* **What you should do**: In the abstract below on active learning policies for inverse problems, how many fewer forward model evaluations do downstream inverse problem optimizations need once the policy is trained?

Active Learning Policies for Solving Inverse Problems

Tim Bakker · Thomas Hehn · Tribhuvanesh Orekondy · Arash Behboodi · Fabio Valerio Massoli


Abstract: In recent years, solving inverse problems for black-box simulators has become a point of focus for the machine learning community due to their ubiquity in science and engineering scenarios. In such settings, the simulator describes a forward process $f: (\psi, x) \rightarrow y$ from simulator parameters $\psi$ and input data $x$ to observations $y$, and the goal of the inverse problem is to optimise $\psi$ to minimise some observation loss. Simulator gradients are often unavailable or prohibitively expensive to obtain, making optimisation of these simulators particularly challenging. Moreover, in many applications, the goal is to solve a family of related inverse problems. Thus, starting optimisation ab-initio/from-scratch may be infeasible if the forward model is expensive to evaluate. In this paper, we propose a novel method for solving classes of similar inverse problems. We learn an active learning policy that guides the training of a surrogate and use the gradients of this surrogate to optimise the simulator parameters with gradient descent. After training the policy, downstream inverse problem optimisations require up to 90\% fewer forward model evaluations than the baseline.

* **Provided data**:
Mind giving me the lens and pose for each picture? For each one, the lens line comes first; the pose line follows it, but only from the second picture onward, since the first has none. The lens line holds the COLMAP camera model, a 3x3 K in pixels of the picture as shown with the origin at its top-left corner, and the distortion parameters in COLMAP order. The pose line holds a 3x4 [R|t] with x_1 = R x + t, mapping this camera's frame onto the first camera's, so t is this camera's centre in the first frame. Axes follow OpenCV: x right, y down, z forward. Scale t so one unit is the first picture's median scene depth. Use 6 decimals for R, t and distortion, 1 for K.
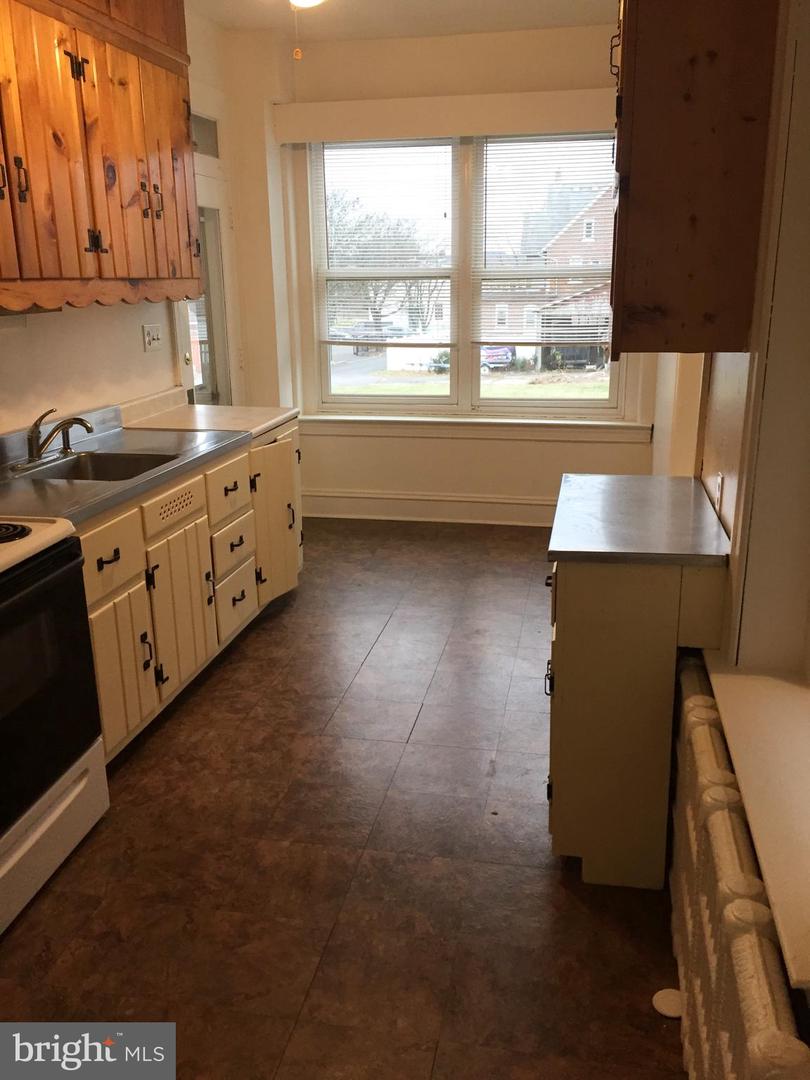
* * *
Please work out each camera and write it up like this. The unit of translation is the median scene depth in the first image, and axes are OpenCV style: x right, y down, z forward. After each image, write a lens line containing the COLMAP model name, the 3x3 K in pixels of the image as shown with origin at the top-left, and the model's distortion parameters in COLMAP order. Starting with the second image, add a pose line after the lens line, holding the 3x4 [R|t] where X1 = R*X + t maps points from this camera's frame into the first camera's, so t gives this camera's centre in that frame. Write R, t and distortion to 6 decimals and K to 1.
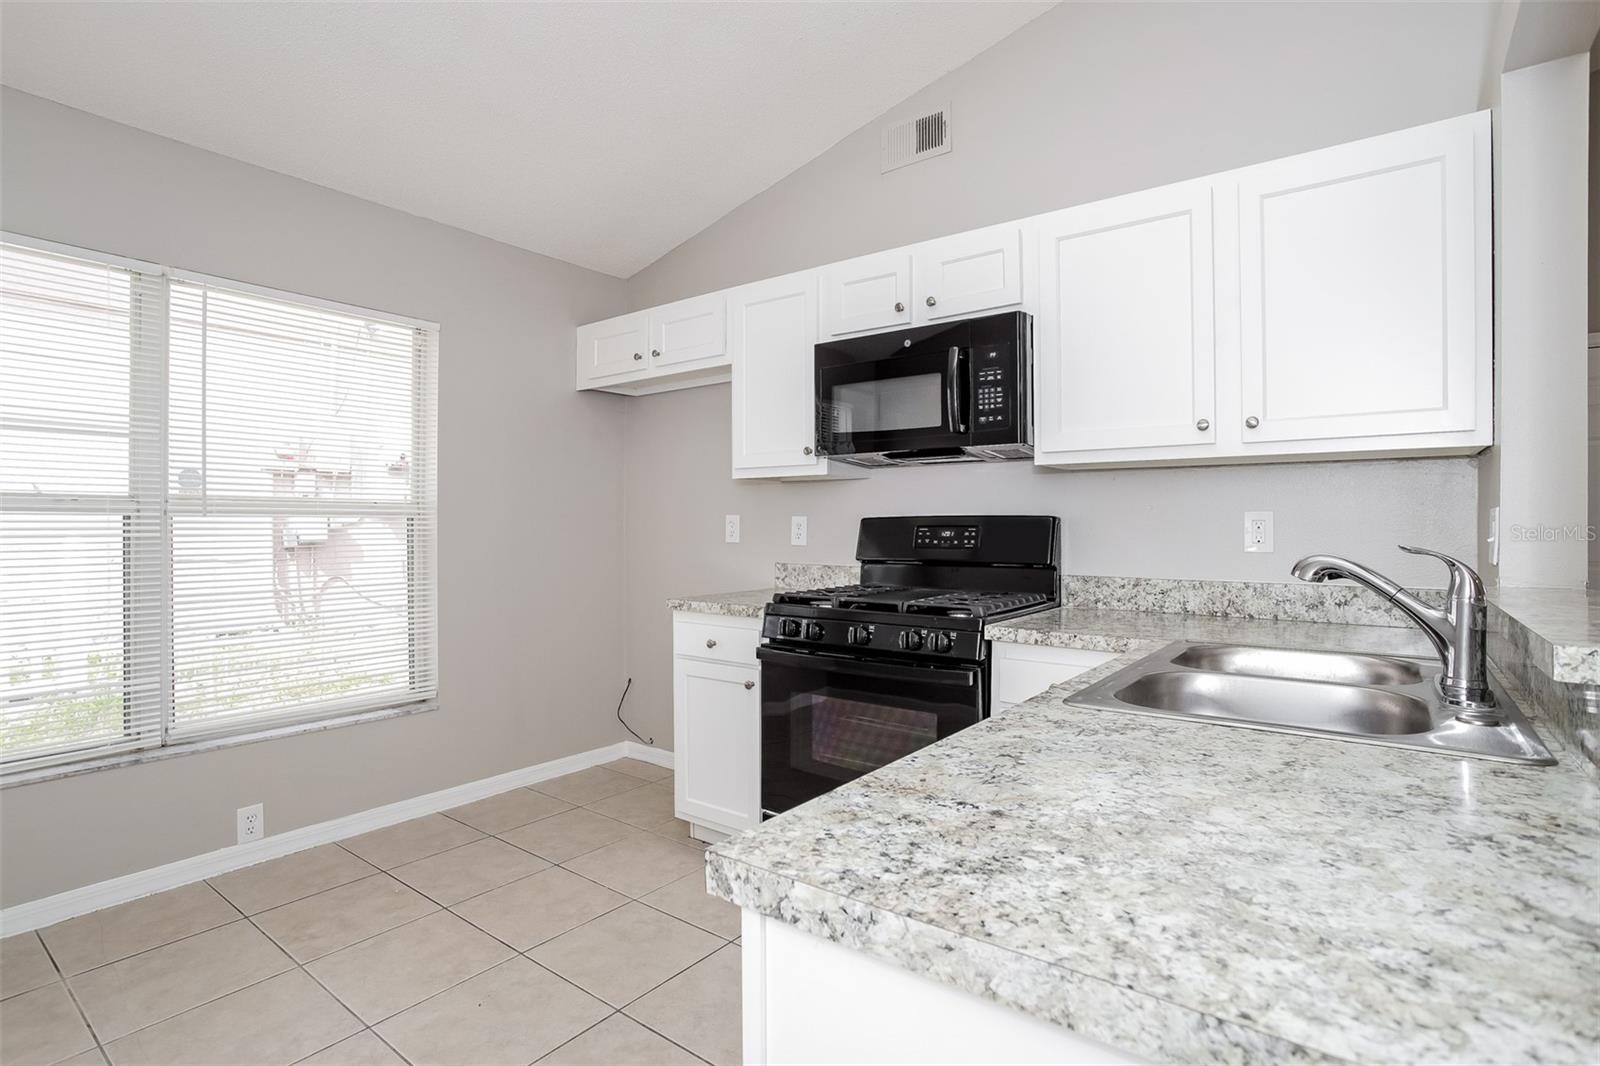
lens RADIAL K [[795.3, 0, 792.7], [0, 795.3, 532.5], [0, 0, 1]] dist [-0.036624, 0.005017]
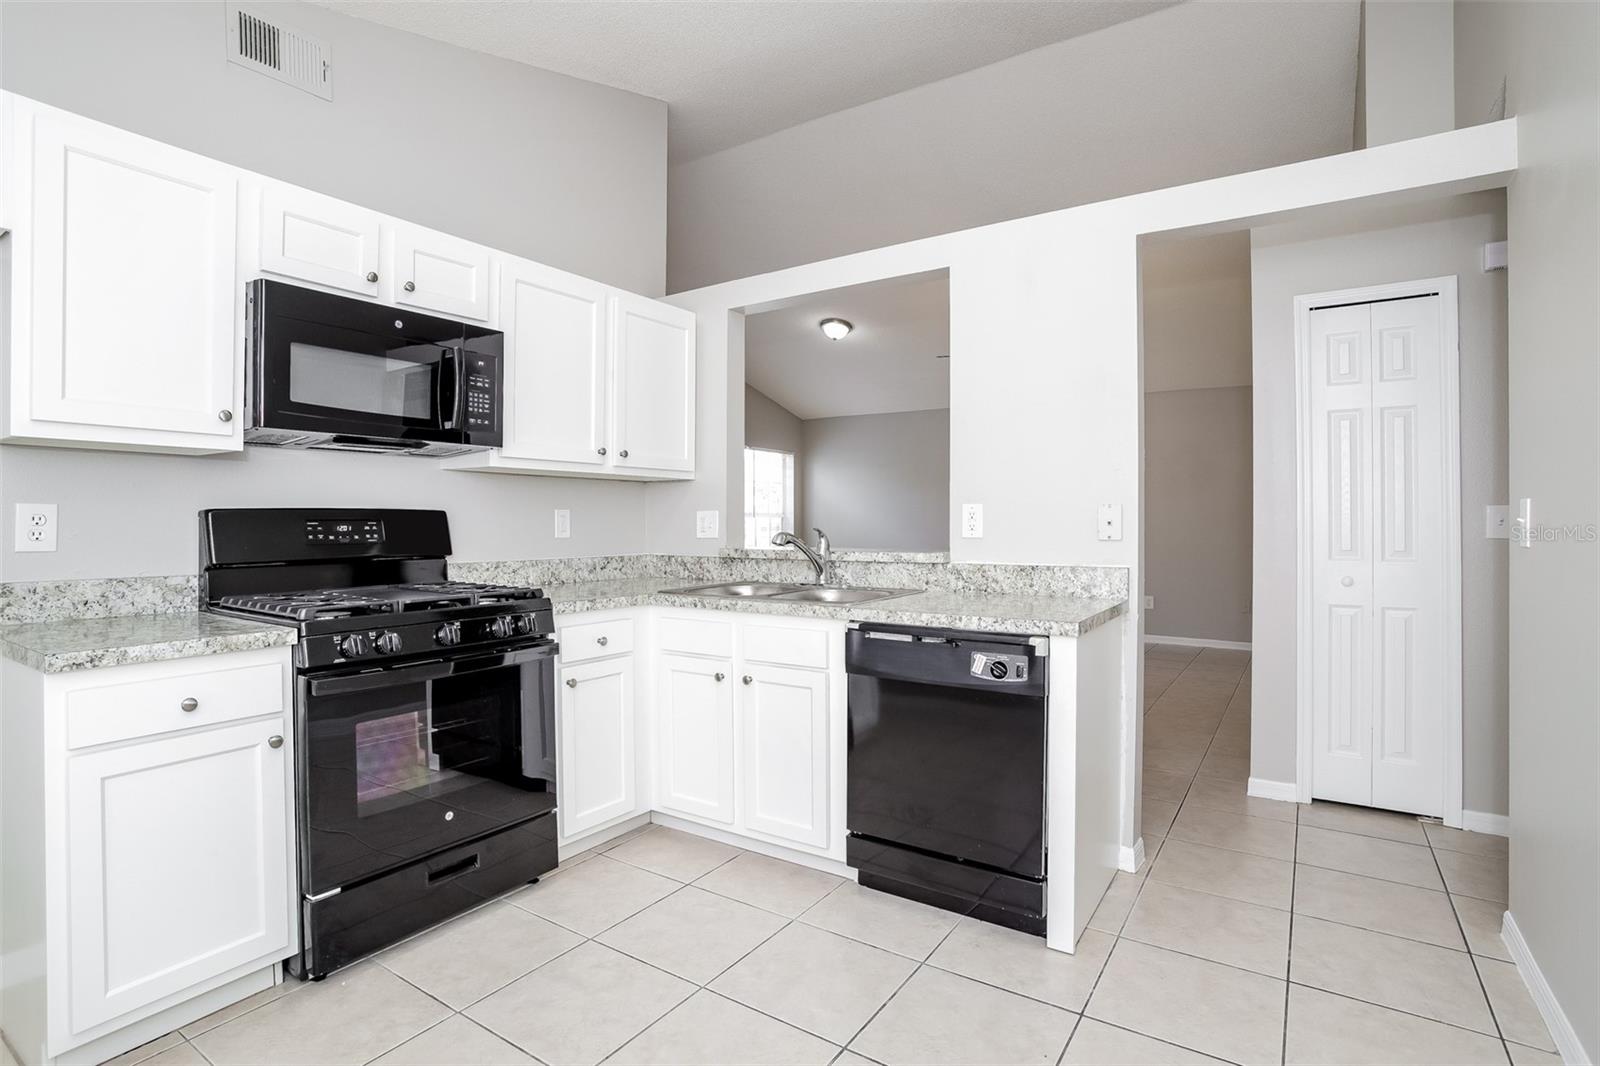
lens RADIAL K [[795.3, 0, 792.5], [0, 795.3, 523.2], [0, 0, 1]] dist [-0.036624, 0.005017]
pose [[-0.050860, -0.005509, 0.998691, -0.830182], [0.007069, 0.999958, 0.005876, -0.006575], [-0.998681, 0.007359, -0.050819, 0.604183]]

* **The completed task**: Up to 90% fewer forward model evaluations than the baseline.